Here at Mackenzie, we take great pride in our sports teams. Since winter has come to an end, our school's attention has shifted to the basketball team. They'll be competing for the best team in our region as they hope to make provincials.

In MCPT, we like to analyze other schools and assign power levels to each high school basketball team in our region, including ourselves. There is an upcoming single elimination round robin tournament where ~2^N~ teams will be competing.

A simple single elimination round robin tournament consists of an even number of teams in which each team competes in a series of rounds to determine the winner. The first round consists of the ~\frac{\text{number of teams}}{2}~ matches. The second round consists of the winners of those matches facing off against each other. This continues until there is one team left, who is declared the winner. Note that for this problem, the number of teams will always be a power of ~2~. The teams will be listed in their round robin order as shown above.

For example, if the teams are listed as:

William Lyon Mackenzie C.I.
Earl Haig Secondary School
Marc Garneau C.I.
Martingrove C.I.

Then the first round will be William Lyon Mackenzie C.I. vs. Earl Haig Secondary School and Marc Garneau C.I. vs. Martingrove C.I.

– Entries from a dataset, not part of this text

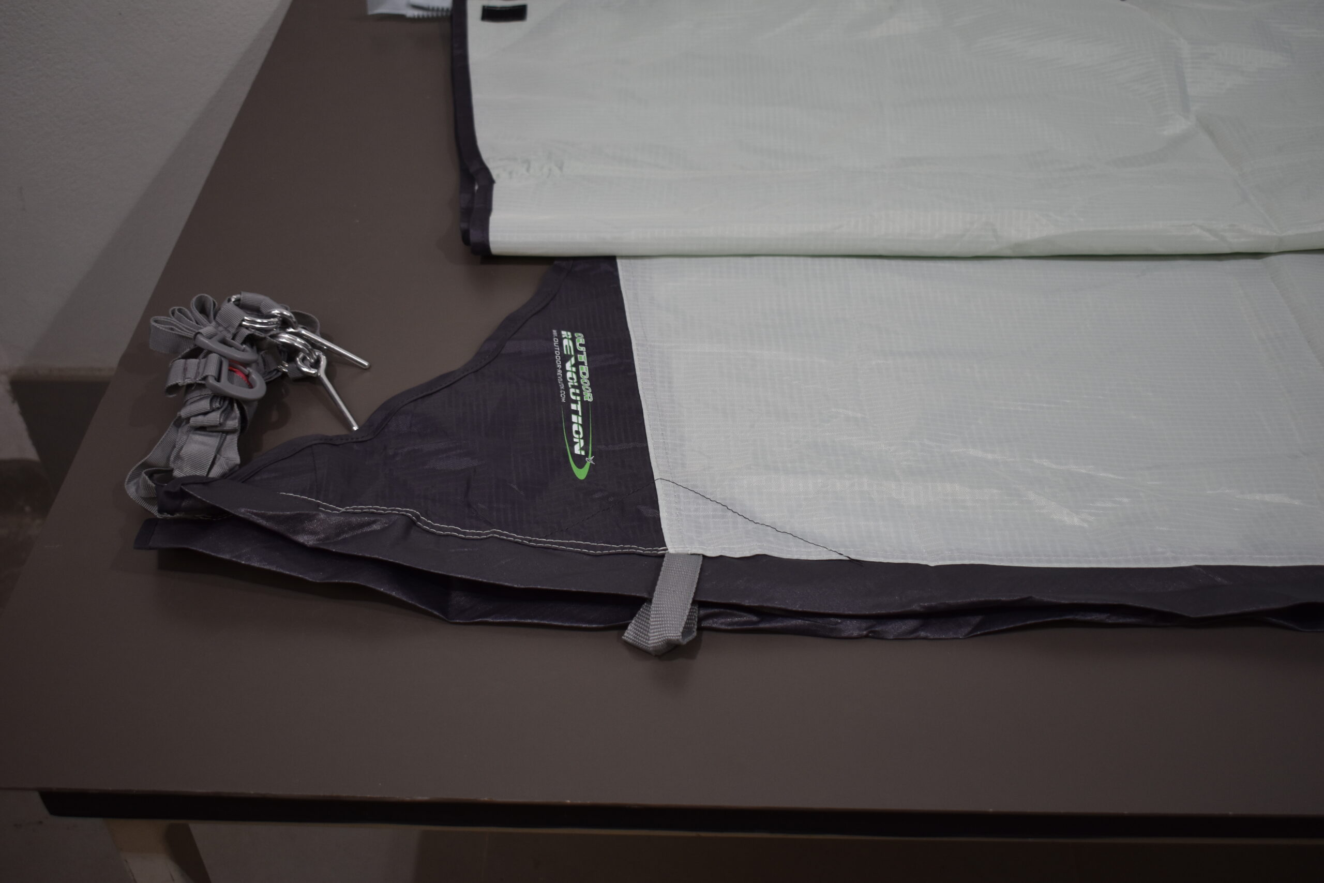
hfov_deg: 49.6
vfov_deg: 34.2
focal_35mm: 39
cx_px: 662
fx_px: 1434
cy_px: 442
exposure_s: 1/250
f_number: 4
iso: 450
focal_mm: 26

Each executive gives their own list of team power levels, with each team having a score from ~1~ to ~100~.

The victor of a match is determined by the average of every executives' power ranking for that team. The team with the higher average power ranking will win the match. If two teams have the same power ranking, the team who is listed first wins. For example, if Marc Garneau C.I. and Martingrove C.I. from above have the same average power ranking, Marc Garneau C.I. would win.

Given the teams participating and their power rankings, we want you to write a program that determines which team will win the tournament.

Input Specification

The first line contains two integers ~2^N~ ~(1 \le N \le 15)~, the number of teams, and ~S~ ~(1 \le S \le 20)~, the number of MCPT executives betting.

The next ~2^N~ lines will contain a unique name of a team competing. Names will contain only alphanumerical characters, spaces, and periods. Names will consist of at most ~50~ characters.

The next ~S~ lines will each contain ~2^N~ integers, ~P~ ~(1 \le P \le 100)~, representing the power ranking of each team in the order they were listed in.

Output Specification

On the first line, print the two teams in the final match, from top to bottom in the bracket with vs. in between the two names.
On the second line, print the name of the winning team.

Sample Input 1

2 1
William Lyon Mackenzie C.I.
Earl Haig Secondary School
35 43

Sample Output 1

William Lyon Mackenzie C.I. vs. Earl Haig Secondary School
Earl Haig Secondary School

Sample Input 2

8 6
Marc Garneau C.I.
Martingrove C.I.
A Y Jackson Secondary School
Oakwood C.I.
Georges Vanier Secondary School
Winston Churchill C.I.
York Mills C.I.
Forest Hill C.I.
23 32 65 77 45 42 65 87
45 43 76 12 64 32 32 45
53 34 79 12 93 61 41 56
13 64 89 53 31 64 56 42
64 53 52 76 43 31 67 42
12 45 67 34 32 56 76 85

Sample Output 2

A Y Jackson Secondary School vs. Forest Hill C.I.
A Y Jackson Secondary School